#### WHAT THE TASK REQUIRES
Copy out the whole text below on wound-induced signals in regeneration, word for word.

#### TEXT EXCERPT
Wound-induced positional information re-establishment is required for regeneration

One muscle wound-induced gene, follistatin, is required for the missing-tissue response (Gavino et al., 2013). follistatin RNAi can result in failed regeneration (Gavino et al., 2013; Roberts-Galbraith and Newmark, 2013). follistatin RNAi tail fragments fail to re-establish AP pattern of PCG expression and, accordingly, never regenerate missing cell types (Figure 4D). Instead, amputated fragments endure, maintaining with turnover the tissues they do have (Gavino et al., 2013).

ERK phosphorylation is triggered within minutes of injury, and pharmacologic inhibition of ERK activation blocks regeneration and multiple aspects of the missing-tissue response. ERK signaling is required for wound-induced expression of many genes (such as runt1, wnt1, and notum), indicating that ERK acts upstream of wound-induced gene expression essential for regeneration (Owlarn et al., 2017). After failed regeneration in the presence of a phospho-ERK inhibitor, alleviation of ERK inhibition does not allow regeneration to occur. However, re-injury of such animals, inducing the generic wound response, induces regeneration supporting a view that the generic wound response is important in initiating regeneration (Owlarn et al., 2017) (Figure 4E).

#### Records from a data collection
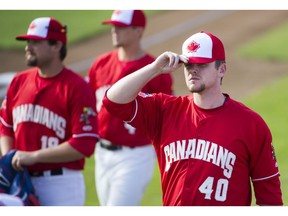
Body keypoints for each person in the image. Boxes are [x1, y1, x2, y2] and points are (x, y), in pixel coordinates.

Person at [102, 31, 283, 206]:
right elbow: (113, 100)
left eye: (202, 65)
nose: (193, 70)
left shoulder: (250, 125)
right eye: (188, 64)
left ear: (222, 69)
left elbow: (270, 199)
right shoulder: (165, 110)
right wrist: (154, 69)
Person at [0, 17, 98, 206]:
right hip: (21, 178)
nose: (28, 47)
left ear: (56, 46)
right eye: (28, 41)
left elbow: (84, 143)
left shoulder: (77, 87)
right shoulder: (18, 81)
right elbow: (5, 126)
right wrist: (10, 158)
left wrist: (33, 156)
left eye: (35, 42)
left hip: (60, 184)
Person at [87, 10, 173, 206]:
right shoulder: (100, 64)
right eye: (113, 26)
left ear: (138, 31)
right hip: (102, 153)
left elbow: (165, 115)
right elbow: (90, 106)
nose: (114, 30)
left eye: (121, 27)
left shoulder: (155, 70)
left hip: (136, 156)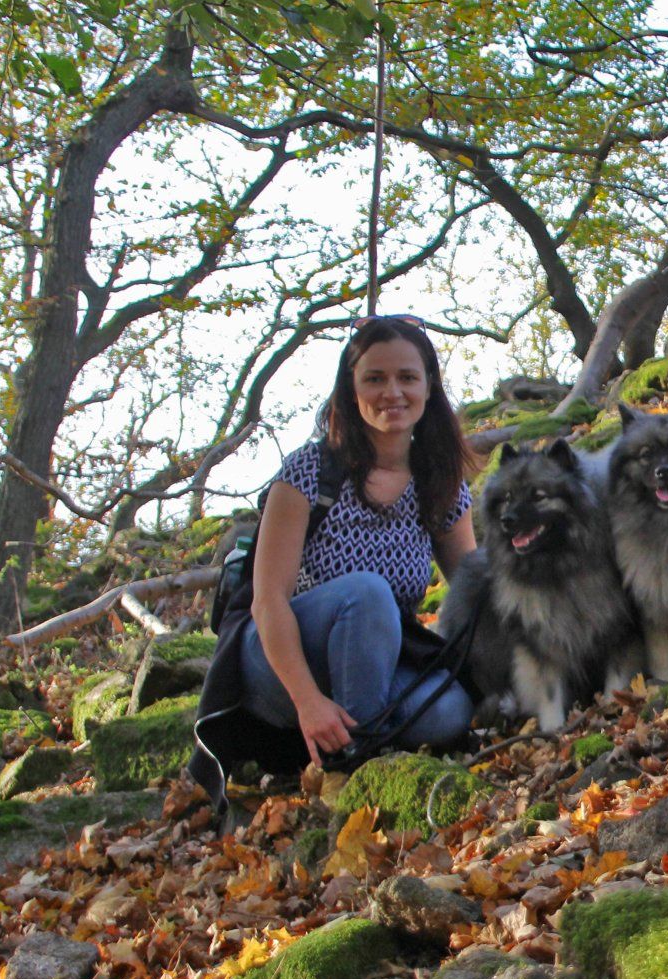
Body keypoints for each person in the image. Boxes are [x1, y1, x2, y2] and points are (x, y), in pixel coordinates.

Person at [189, 316, 478, 805]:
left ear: (429, 387)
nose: (393, 392)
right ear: (351, 388)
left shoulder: (439, 483)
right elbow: (267, 602)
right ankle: (353, 771)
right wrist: (307, 701)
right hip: (278, 663)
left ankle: (351, 742)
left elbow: (476, 590)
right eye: (375, 378)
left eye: (407, 377)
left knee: (447, 711)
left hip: (377, 662)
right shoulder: (310, 470)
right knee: (366, 593)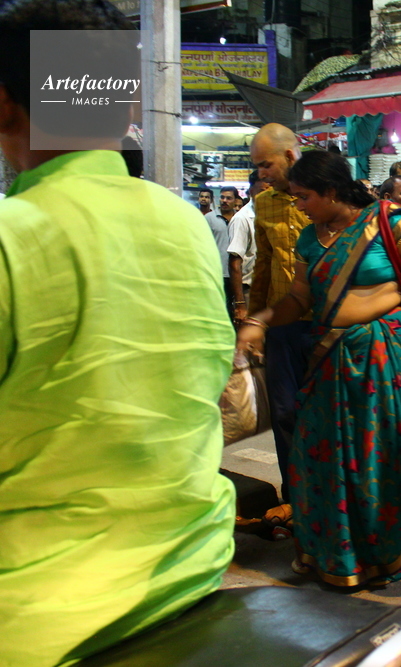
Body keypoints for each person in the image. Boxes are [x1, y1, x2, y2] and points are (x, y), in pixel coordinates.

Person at [0, 3, 234, 664]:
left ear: (5, 106)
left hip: (35, 613)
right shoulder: (186, 225)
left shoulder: (13, 236)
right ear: (126, 103)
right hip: (192, 569)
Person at [237, 150, 401, 586]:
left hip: (385, 355)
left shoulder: (391, 223)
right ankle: (333, 555)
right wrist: (261, 321)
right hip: (329, 356)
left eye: (304, 196)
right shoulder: (310, 238)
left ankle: (381, 557)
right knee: (317, 457)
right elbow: (299, 298)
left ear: (331, 191)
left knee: (375, 460)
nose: (299, 205)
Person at [248, 123, 313, 520]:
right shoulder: (264, 204)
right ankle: (295, 497)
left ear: (290, 156)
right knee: (285, 414)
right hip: (281, 328)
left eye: (266, 165)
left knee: (323, 414)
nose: (261, 174)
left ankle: (327, 496)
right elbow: (264, 264)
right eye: (257, 167)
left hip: (325, 326)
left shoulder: (323, 197)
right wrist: (253, 319)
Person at [228, 171, 271, 322]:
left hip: (269, 288)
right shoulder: (242, 219)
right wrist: (240, 303)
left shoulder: (270, 215)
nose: (266, 196)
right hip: (250, 291)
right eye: (262, 192)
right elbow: (235, 263)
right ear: (251, 191)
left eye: (270, 192)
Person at [206, 186, 238, 313]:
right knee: (218, 307)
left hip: (237, 272)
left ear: (235, 200)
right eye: (222, 197)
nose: (224, 201)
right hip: (217, 271)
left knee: (235, 308)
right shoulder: (209, 218)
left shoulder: (240, 218)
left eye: (229, 198)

#### SOLUTION FOR THIS PROBLEM
Wound-induced positional information re-establishment is required for regeneration

One muscle wound-induced gene, follistatin, is required for the missing-tissue response (Gavino et al., 2013). follistatin RNAi can result in failed regeneration (Gavino et al., 2013; Roberts-Galbraith and Newmark, 2013). follistatin RNAi tail fragments fail to re-establish AP pattern of PCG expression and, accordingly, never regenerate missing cell types (Figure 4D). Instead, amputated fragments endure, maintaining with turnover the tissues they do have (Gavino et al., 2013).

ERK phosphorylation is triggered within minutes of injury, and pharmacologic inhibition of ERK activation blocks regeneration and multiple aspects of the missing-tissue response. ERK signaling is required for wound-induced expression of many genes (such as runt1, wnt1, and notum), indicating that ERK acts upstream of wound-induced gene expression essential for regeneration (Owlarn et al., 2017). After failed regeneration in the presence of a phospho-ERK inhibitor, alleviation of ERK inhibition does not allow regeneration to occur. However, re-injury of such animals, inducing the generic wound response, induces regeneration supporting a view that the generic wound response is important in initiating regeneration (Owlarn et al., 2017) (Figure 4E).